▶ [PROVIDED TEXT]:

___

Photo by Bret Hartman/TED.



Dr. Joshua Williams is a writer, director, teacher and scholar. In 2007, New York Magazine named him "a star of tomorrow" on the basis of his forthcoming novel, Live To Tell Me So. His plays have been produced or developed at Theatre Intime, Princeton University, the Capital Fringe Festival, UC Berkeley, CU Boulder, the New York Musical Theatre Festival, CAP 21, Ars Nova's ANT Fest, SUNY Buffalo, the Rhinebeck Writers' Retreat and Play Ground San Francisco / Thick House. He was a 2012-2013 member of the PlayGround San Francisco Writing Pool and had two of his short plays read at Berkeley Repertory Theater. In 2011, he directed the North American premiere of Ebrahim Hussein's Kinjeketile at UC Berkeley. Currently a visiting professor at Brandeis University, Williams’s academic research concerns the political figure of the animal in East African theatre and performance. His articles, essays and reviews have appeared in ASTR Online, Theatre Journal, The Johannesburg Salon, Theatre Survey, Africa is a Country, HowlRoundBrittle Paper and The Los Angeles Review of Books. Williams holds an A.B. from Princeton University in Comparative Literature with certificates in African Studies and Creative Writing, an M.A. from the School of Oriental and African Studies at the University of London, also in Comparative Literature, and a Ph.D. in Performance Studies at the University of California Berkeley.

___

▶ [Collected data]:
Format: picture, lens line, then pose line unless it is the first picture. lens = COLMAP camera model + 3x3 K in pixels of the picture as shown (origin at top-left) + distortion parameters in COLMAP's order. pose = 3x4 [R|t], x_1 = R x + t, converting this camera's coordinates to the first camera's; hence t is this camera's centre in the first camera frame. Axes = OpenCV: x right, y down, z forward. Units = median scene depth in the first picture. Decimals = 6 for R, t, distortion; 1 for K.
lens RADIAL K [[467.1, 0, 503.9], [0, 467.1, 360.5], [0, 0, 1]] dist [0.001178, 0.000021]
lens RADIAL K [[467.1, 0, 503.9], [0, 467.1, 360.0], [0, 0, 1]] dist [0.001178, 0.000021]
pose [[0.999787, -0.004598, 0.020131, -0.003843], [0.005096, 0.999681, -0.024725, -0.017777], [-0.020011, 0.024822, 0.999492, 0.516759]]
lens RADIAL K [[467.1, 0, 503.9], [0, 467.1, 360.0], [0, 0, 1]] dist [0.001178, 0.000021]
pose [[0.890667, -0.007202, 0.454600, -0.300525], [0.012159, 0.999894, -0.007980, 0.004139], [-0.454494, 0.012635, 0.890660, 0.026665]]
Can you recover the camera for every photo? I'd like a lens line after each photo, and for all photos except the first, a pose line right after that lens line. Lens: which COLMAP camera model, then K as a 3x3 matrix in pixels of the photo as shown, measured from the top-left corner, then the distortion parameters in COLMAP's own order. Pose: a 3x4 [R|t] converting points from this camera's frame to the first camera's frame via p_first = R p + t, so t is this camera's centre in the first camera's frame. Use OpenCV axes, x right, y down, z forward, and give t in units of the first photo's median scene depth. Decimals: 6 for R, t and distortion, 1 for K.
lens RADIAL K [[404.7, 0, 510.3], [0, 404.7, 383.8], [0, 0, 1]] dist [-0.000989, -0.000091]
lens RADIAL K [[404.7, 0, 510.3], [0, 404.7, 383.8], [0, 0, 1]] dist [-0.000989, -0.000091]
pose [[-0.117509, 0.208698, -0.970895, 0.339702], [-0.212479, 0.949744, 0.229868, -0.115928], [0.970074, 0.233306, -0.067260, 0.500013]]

___

▶ [HOW TO COMPLETE THIS TASK]:
Can you carry on the profile of Joshua Williams after its final sentence? These items have no connection to the profile of Joshua Williams.

▶ [EXERCISE OUTPUT]:
Khalil Sullivan is a musician, scholar of popular music and popular performance, and Ph.D. candidate at the University of California, Berkeley. He is also the Band Leader, Composer, and Lead Vocalist for the six-piece ensemble MAD NOISE, which received the distinction of being selected by the US State Department's American Music Abroad (AMA) program to take part in a diplomatic music tour to Senegal, Gambia, Guinea-Bissau, and Equatorial Guinea in December 2015. The ensemble has won several awards in the SF Bay Area, including Best Band in the Bay (SF Bay Guardian, 2011, 2012, & 2013), Best Hyperliterate Busking Outfit (SF Weekly, 2011), Best Local Band (Daily Californian, 2011); and have performed at a variety of local music clubs, venues and alternative spaces including Yoshi’s (SF), Great American Music Hall (SF), Hotel Utah (SF) The Uptown (Oakland). In his spare time, he also plays guitars for San Francisco, CA-based punk band, The Truants. Sullivan holds an A.B. in English (Theatre minor) from Princeton University.



Deadria Harrington is a New York City-based creative producer, artist and member of the Producing Artistic Leadership Team of The Movement Theatre Company. With The Movement she has developed numerous new works by emerging artists of color, most recently NY Times Critics Pick, What To Send Up When It Goes down, by Aleshea Harris, directed by Whitney White. Producing credits include: And She Would Stand Like This by Harrison David Rivers, directed by David Mendizábal and choreography by Kia LaBeija (The Movement), The Architechture of Becoming (WP Theater), AT BUFFALO (NYMF, UB Buffalo Creative Arts Initiative, CAP21), Alligator (New Georges). Harrington was a Time Warner Foundation Fellow of the 2012-2014 Producers Lab at Women’s Project Theater, a Next Generation Leader of Color at the 2014 Latinx Theatre Commons National Convening and is currently the Associate Director/Producer at New Georges. She holds a B.A. in Drama and Psychology from Vassar College.